While RRSPs have the advantage of deferring tax payments into the future, which TFSAs don’t do, the deferral may not be as important to low-income seniors, especially those who want to avoid clawbacks or maintain their eligibility for government benefits, like the GIS, after they retire.
These individuals might find it more advantageous to maximize their TFSA contributions, which is currently $6,000 annually and indexed to inflation going forward. Unlike funds withdrawn from RRSPs, funds withdrawn from TFSAs — including the investment growth component — aren’t taxable, and contribution room after withdrawals can be restored.
Meanwhile, the Institute for Research on Public Policy has suggested that employers, especially pension plan sponsors, could help encourage their low-income earners to save for retirement by offering group TFSAs, which would come along with the benefits of an employer-sponsored plan, including the fiduciary responsibilities imposed on plan sponsors, and economies of scale, including the benefits of pooling.
“As well, it would help if employers contributed to TFSAs in the same proportion that they contribute to RRSPs,” says Shillington, who authored the study.
All this said, TFSA offerings aren’t entirely unknown to sponsors. Benefits Canada’s 2019 CAP Member Survey found 18 per cent of plan member respondents participate in a TFSA through their employer; however, 65 per cent are in a group RRSP.
“We have seen employers offering a group TFSA as a voluntary savings vehicle in addition to an RRSP or pension plan, but not as the primary retirement plan,” says Patton.
The difficulty is that even plan sponsors that do offer tax guidance deal with it only in a rudimentary way, though that isn’t to say they necessarily ignore the issues. “We have worked with many clients who offer pre-retirement sessions that contain a tax component,” notes Patton.
In one of the pre-retirement sessions that Accompass hosts for its employer clients, employees are given access to an online tax calculator to show the effect of federal and provincial taxes. The consultancy also uses resources from the federal government’s website to introduce some of the tax deductions, credits and opportunities for income splitting that might apply to an individual’s personal situation.
For its part, the Ontario Municipal Employees Retirement System offers plan members a retirement income estimator through its website. This allows retirees to add in income from personal savings, CPP and OAS, then provides them with a snapshot of their estimated after-tax income before and after retirement.
The site also features a basic primer on estate planning as a tax reduction strategy, information on pension income splitting and advice on making full use of available tax credits and deductions to maximize net income.
The Alberta Teachers’ Retirement Fund Board focuses on information as opposed to planning, according Paul Michna, its manager of corporate communications. “We do provide some tax information to our members, but this is specifically related to the tax treatment of defined benefit plans and related transactions.”

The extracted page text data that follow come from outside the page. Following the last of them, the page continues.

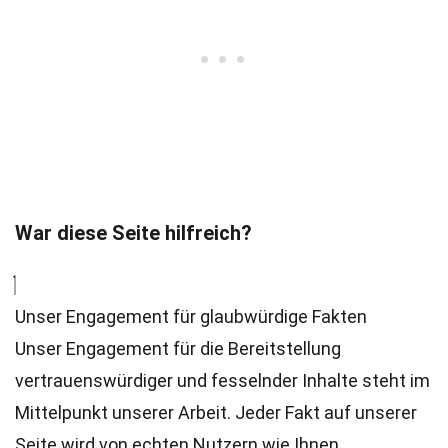
War diese Seite hilfreich?
Unser Engagement für glaubwürdige Fakten
Unser Engagement für die Bereitstellung
vertrauenswürdiger und fesselnder Inhalte steht im
Mittelpunkt unserer Arbeit. Jeder Fakt auf unserer
Seite wird von echten Nutzern wie Ihnen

From a defined contribution plan perspective, Western University offers workplace educational workshops, which include information on dealing with the tax advantages of making voluntary contributions beyond the minimum required by its plan. And Allstate Insurance Co. offers seminars that cover the benefits of tax-deferred investments.
While employers aren’t allowed to provide financial advice to their employees, they can encourage plan members to seek appropriate advice from third parties. “Employers and sponsors should recommend that members obtain independent financial planning and tax advice from qualified professionals in addition to using information provided by the employer/sponsor and/or plan record keeper,” says Patton.
Julius Melnitzer is a Toronto-based freelance writer.